Kardeşim devlet millet kavramıyla ilgili bildiklerimizi bir an
unutup, insani bir muhakeme ile vicdanınızın sesine kulak vererek,
vahyin gölgesinde düşünelim.
Vatan, vatandaşın varlığıyla değer kazanır, bir vatanda
vatandaşlar huzursuz ise o vatan iyi idare edilmiyor demektir.
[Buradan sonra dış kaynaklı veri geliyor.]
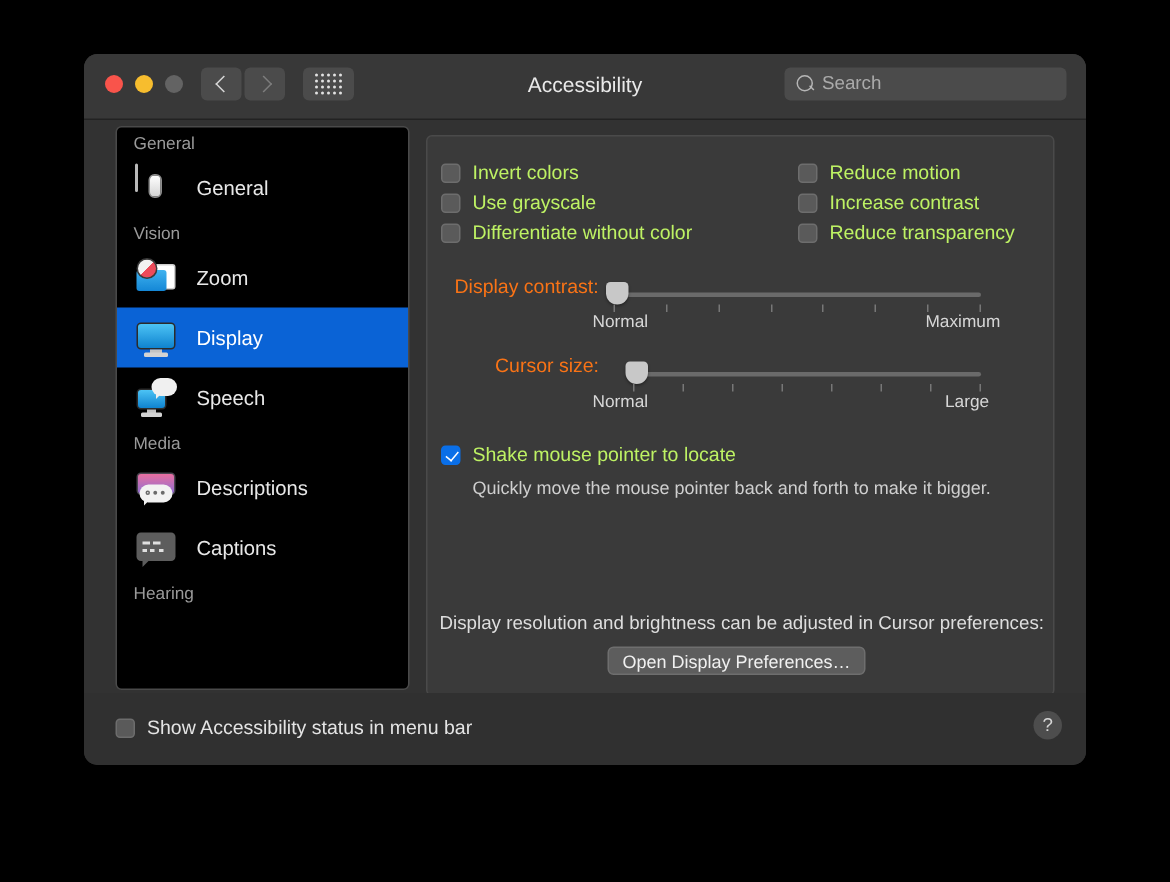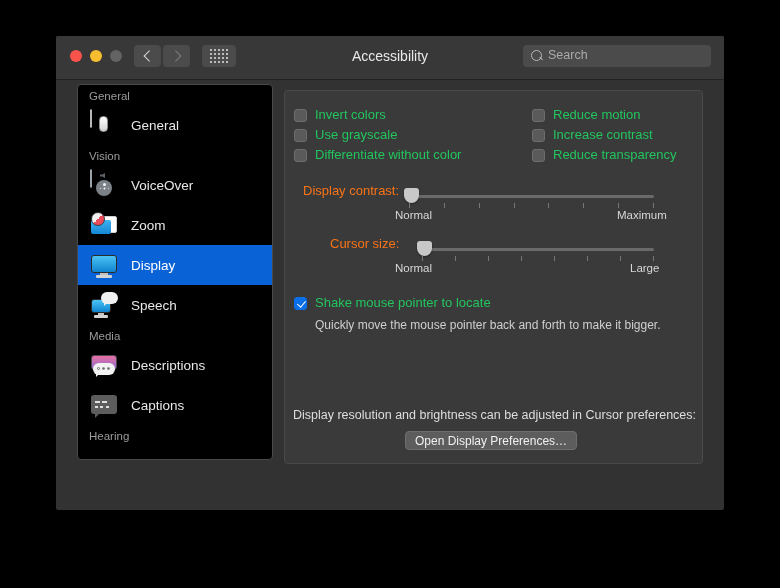--- a/index.html
+++ b/index.html
@@ -13,21 +13,21 @@
     -webkit-font-smoothing: antialiased;
   }
 
   #window {
     position: absolute;
     left: 56px;
     top: 36px;
     width: 668px;
     height: 474px;
     background: #323232;
-    border-radius: 2px;
+    border-radius: 9px;
     overflow: hidden;
     box-shadow: 0 10px 34px rgba(0,0,0,0.75);
   }
 
   
   #titlebar {
     position: relative;
     height: 43px;
     background: #383838;
     border-bottom: 1px solid #222222;
@@ -402,21 +402,21 @@
     border-right: 1.9px solid #ffffff;
     border-bottom: 1.9px solid #ffffff;
     transform: rotate(40deg);
   }
   .cbrow { position: absolute; }
   .cbrow .txt {
     position: absolute;
     left: 21px;
     top: -2px;
     white-space: nowrap;
-    color: #22c55e;
+    color: #bef264;
     font-size: 13px;
   }
 
   .sliderlabel {
     position: absolute;
     color: #f97316;
     font-size: 13px;
     white-space: nowrap;
   }
   .track {
@@ -551,26 +551,20 @@
 
       <div class="srow">
         <span class="sicon">
           <span class="ic-general"></span>
         </span>
         <span class="label">General</span>
       </div>
 
       <div class="grouphdr">Vision</div>
 
-      <div class="srow">
-        <span class="sicon">
-          <span class="ic-voice"><span class="person"></span><span class="wave"></span></span>
-        </span>
-        <span class="label">VoiceOver</span>
-      </div>
 
       <div class="srow">
         <span class="sicon ic-zoom">
           <span class="win"></span>
             <span class="blue"></span>
             <span class="lens"></span>
         </span>
         <span class="label">Zoom</span>
       </div>
 
@@ -680,13 +674,18 @@
         <span class="cb checked"></span>
         <span class="txt">Shake mouse pointer to locate</span>
       </div>
       <div style="position:absolute; left:30px; top:227px; color:#cfcfcf; font-size:12px;">Quickly move the mouse pointer back and forth to make it bigger.</div>
 
       <div style="position:absolute; left:8px; top:317px; color:#dedede; font-size:12.5px;">Display resolution and brightness can be adjusted in Cursor preferences:</div>
       <div id="open-display-btn" style="left:120px; top:340px;">Open Display Preferences…</div>
     </div>
   </div>
 
+  <div id="footer">
+    <span class="cb" id="status-cb"></span>
+    <span id="status-label">Show Accessibility status in menu bar</span>
+    <span id="help-btn">?</span>
+  </div>
 </div>
 
 </body></html>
Anadolu işte böyle bir yönetime maruz kalmış. Cumhuriyetin adı
kullanılarak İslam dini ötelendi, laiklik ve kılık kıyafetle
vatandaşlarımız perişan edildi, harf inkılabıyla dünyada benzeri
görülmemiş bir zulüm yaşandı/yaşatıldı Anadolu’da… İnanın Allah’tan
yapılan zulmü kaleme dökemiyorum.
Kürt vatandaşlarımıza Kürtçe yasağı getirildi, okulda
itildi/kakıldı, Kürtçe konuştuğu için sopa yedi, askerlikte ta’zir
yedi, hayatın her alanında sıkıntı yaşadı, 12 Eylül ihtilâlı ile bu
zulüm zirve yaptı.
Biri sağdan, biri soldan astık diyen adamın talimatıyla gençlik
ve spor bayramı Atatürk’ü anma gençlik ve spor bayramı oldu, biz de
kutlamaya devam ediyoruz.
Peki bunlar doğru şeyler mi? Buyurun bayramlara gidin zorunlu
katılımlar dışında eğer vatandaş orada varsa ben haksızım, fakat
bakıyorsunuz türbinlerde oturmuş yarı askeri erkan ve sahada
bulunan hizmetkar memurlar.
Demek istediğin vatandaş memnun değil, öyle ki milli bayramlara
dahi ilgi göstermiyor, dini bayramlara olan ilgisini Rabbim
eksiltmesi onu da kayıp edersek esfeli safiline gitmiş
olacağız.
Peki ne yapmamız lazım?
Tarih kitaplarımızı değiştireceğiz, yalan dolanla dolu olan
inkılap tarihi başta olmak üzere hakkı hakikati çocuklarımıza
anlatacağız,
Anadolu’da var olan inançları din kültürü ve ahlak bilgisi
kitaplarında yer vereceğiz,
Kürt Türk beraberliğini anlatan özel bir tarih dersi
koyacağız,
Gençliğimize öyle bir sahip çıkmalıyız ki sabah kalktığında
nereye gideceğini bilmeli durumuna gelsin,
Evlilikleri teşvik etmeliyiz, aile kavramını önemsemeliyiz,
Yaşlılarımızın dualarından yararlanabilmek için her türlü
çalışma ve çabayı göstermeliyiz.
Anadolu’ya huzur kazandırmak için 1000 kaymakam yetiştirmeliyiz,
bir ilçeye atanan bir kaymakam oranın kültürel yapısını var olan
yerel dilleri, inançları tanımalıdır.
Şu siyasete bir nitelik kazandırmalı, milletvekilleri olabilmek
için siyasi bir ahlak ve etiğe sahip olan kimselerden
seçmeliyiz.
Kirli politikaların zeminini oluşturan hamasi kavramlar yerine
eğitim, ekonomi, bilim ve teknoloji alanında çalışmalarımızı
tasarlamalıyız diye düşünüyorum.
Huzur vatandaşa sahip çıkmakla oluşur, gerisi aldatmacadır.